WHAT THE TASK ASKS » Across all entries below, how many lines include "from"? Only the number, please.

EXCERPTED DATA »
******************************

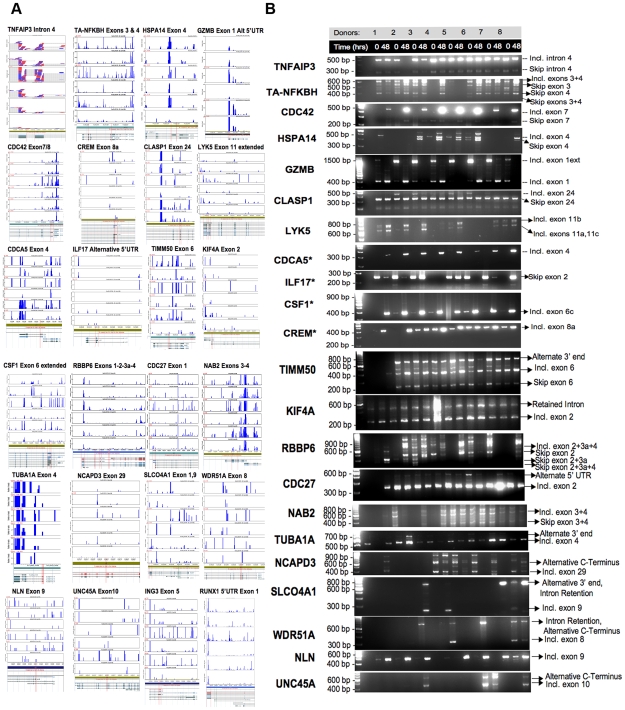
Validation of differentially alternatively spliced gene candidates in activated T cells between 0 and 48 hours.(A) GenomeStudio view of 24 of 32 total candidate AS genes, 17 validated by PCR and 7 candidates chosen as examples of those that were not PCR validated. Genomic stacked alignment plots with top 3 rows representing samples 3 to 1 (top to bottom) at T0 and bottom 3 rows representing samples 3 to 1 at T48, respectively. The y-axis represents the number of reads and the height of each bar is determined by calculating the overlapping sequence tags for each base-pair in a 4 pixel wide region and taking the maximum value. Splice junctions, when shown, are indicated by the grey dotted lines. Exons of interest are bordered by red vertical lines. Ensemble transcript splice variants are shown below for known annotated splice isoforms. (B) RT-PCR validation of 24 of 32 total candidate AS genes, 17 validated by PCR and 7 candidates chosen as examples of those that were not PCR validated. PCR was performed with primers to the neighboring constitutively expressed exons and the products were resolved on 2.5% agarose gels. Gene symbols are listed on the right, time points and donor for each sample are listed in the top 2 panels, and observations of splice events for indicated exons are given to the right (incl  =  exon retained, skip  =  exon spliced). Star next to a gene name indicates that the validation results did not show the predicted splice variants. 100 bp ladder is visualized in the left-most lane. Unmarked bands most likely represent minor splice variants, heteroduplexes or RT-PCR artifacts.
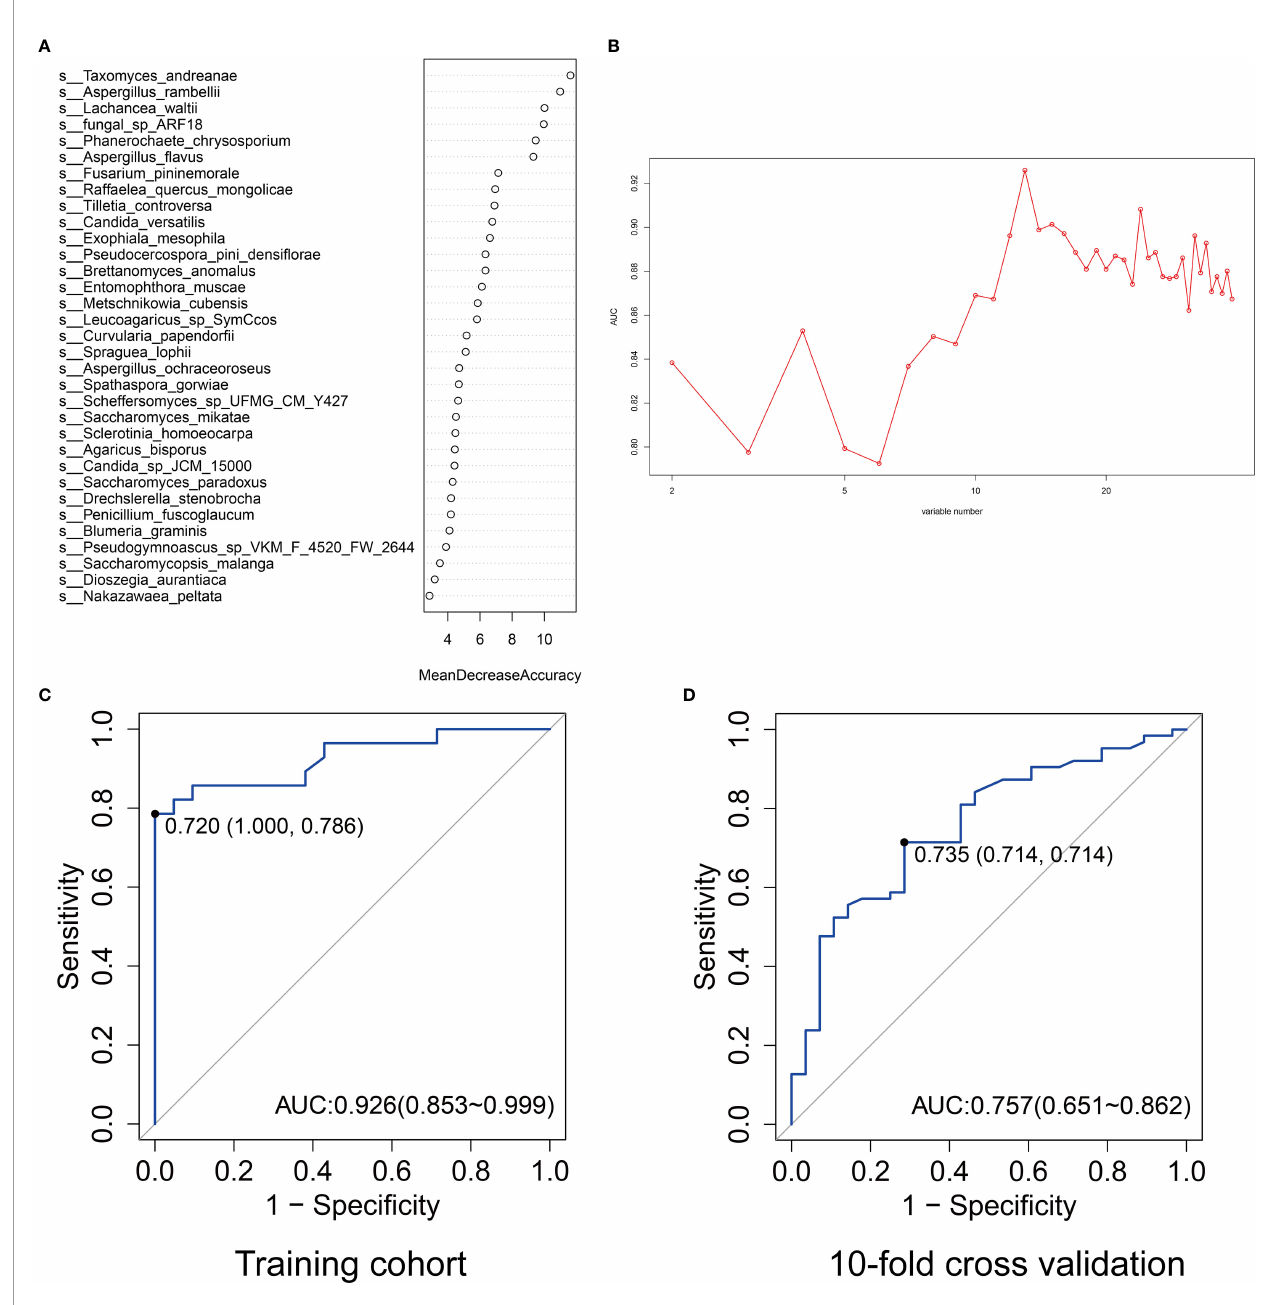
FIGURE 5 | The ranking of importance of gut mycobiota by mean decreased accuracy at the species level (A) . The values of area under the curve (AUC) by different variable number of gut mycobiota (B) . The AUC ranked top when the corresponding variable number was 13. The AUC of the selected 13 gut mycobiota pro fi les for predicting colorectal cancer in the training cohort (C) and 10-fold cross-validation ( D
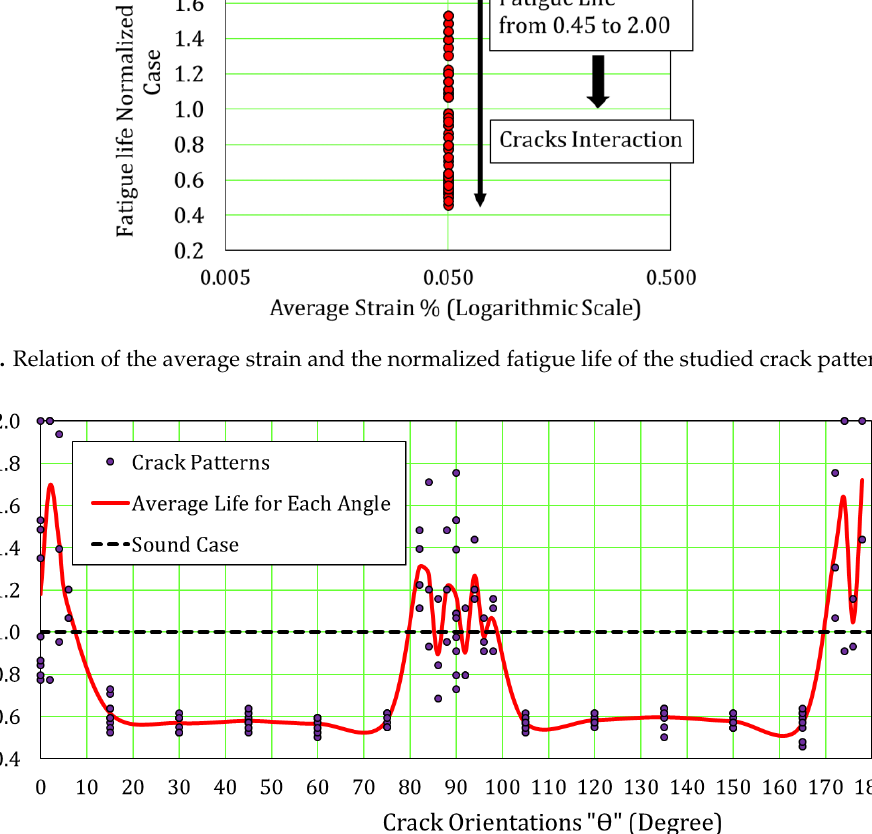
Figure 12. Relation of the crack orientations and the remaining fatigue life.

******************************

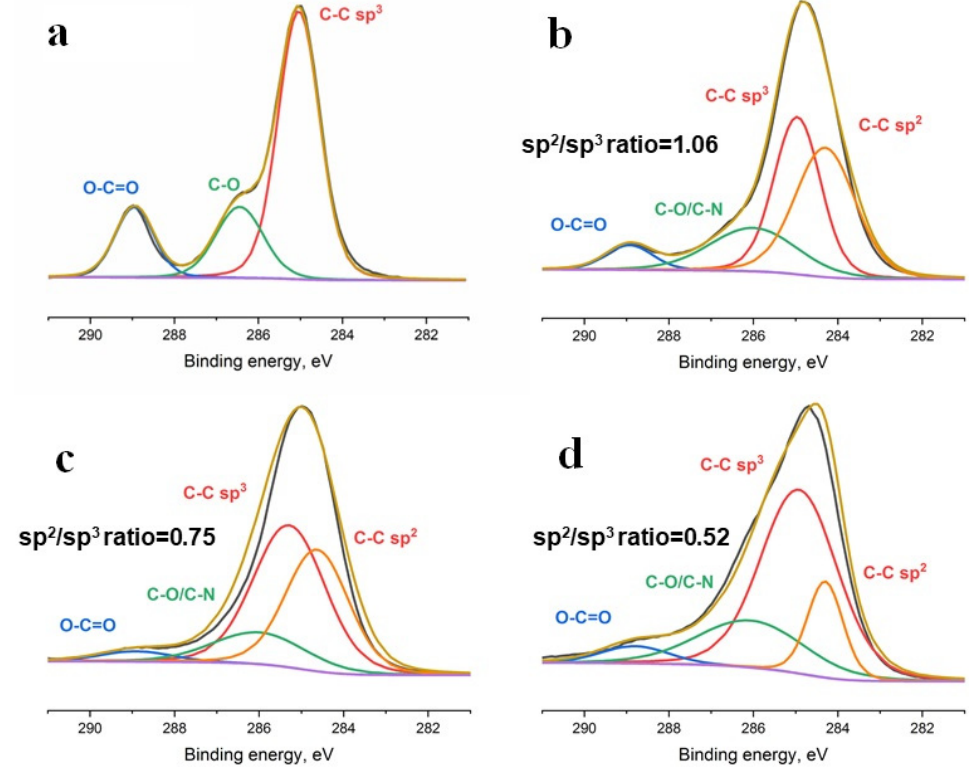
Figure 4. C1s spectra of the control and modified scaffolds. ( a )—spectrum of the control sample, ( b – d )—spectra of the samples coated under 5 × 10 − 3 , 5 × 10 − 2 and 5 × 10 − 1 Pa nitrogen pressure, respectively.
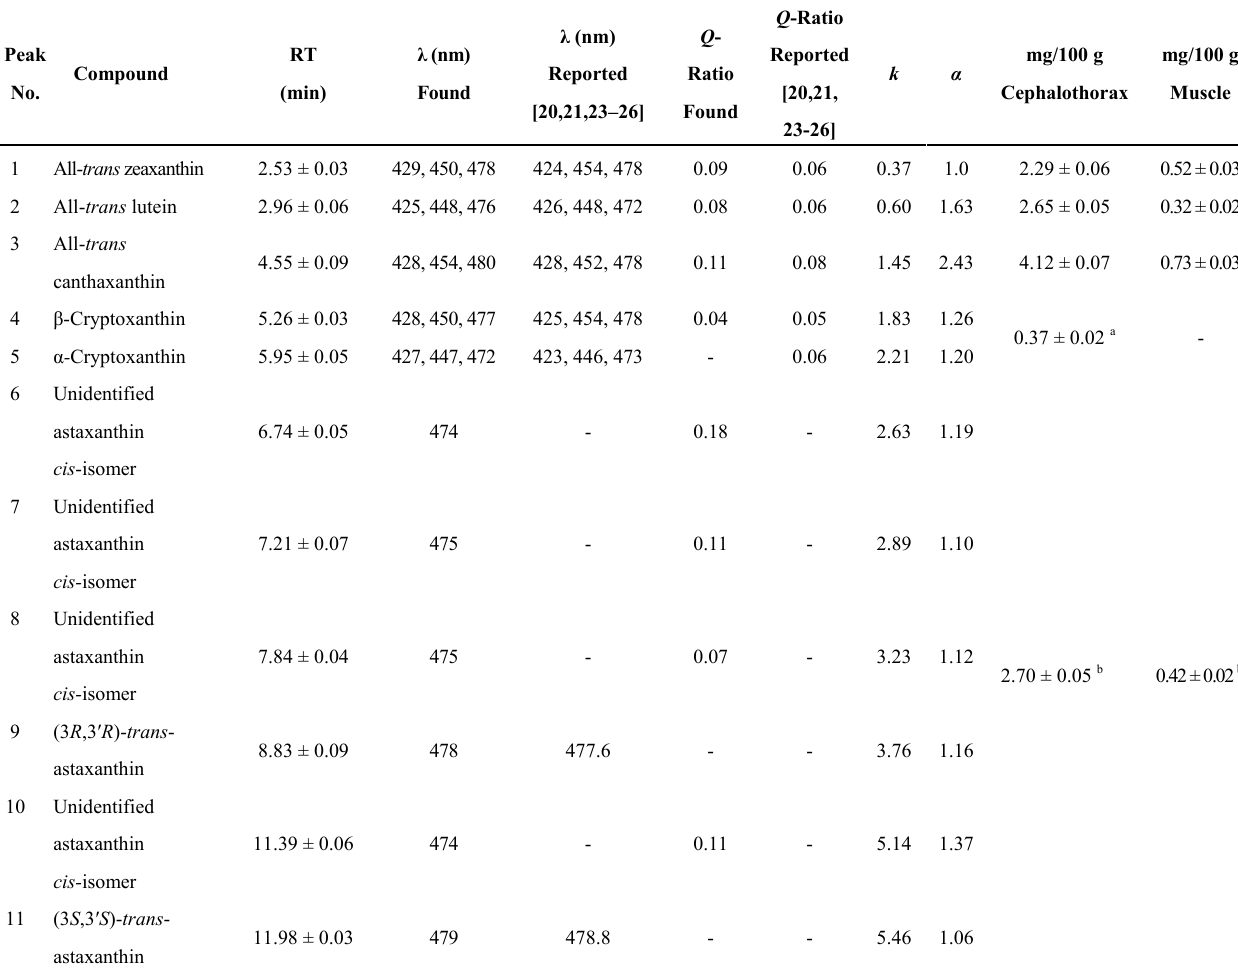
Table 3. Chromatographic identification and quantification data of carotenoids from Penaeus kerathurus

******************************

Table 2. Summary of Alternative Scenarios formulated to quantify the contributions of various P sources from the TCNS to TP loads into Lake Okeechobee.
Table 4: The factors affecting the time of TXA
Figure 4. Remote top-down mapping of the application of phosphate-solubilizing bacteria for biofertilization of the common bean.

******************************

WRITTEN REPLY » 2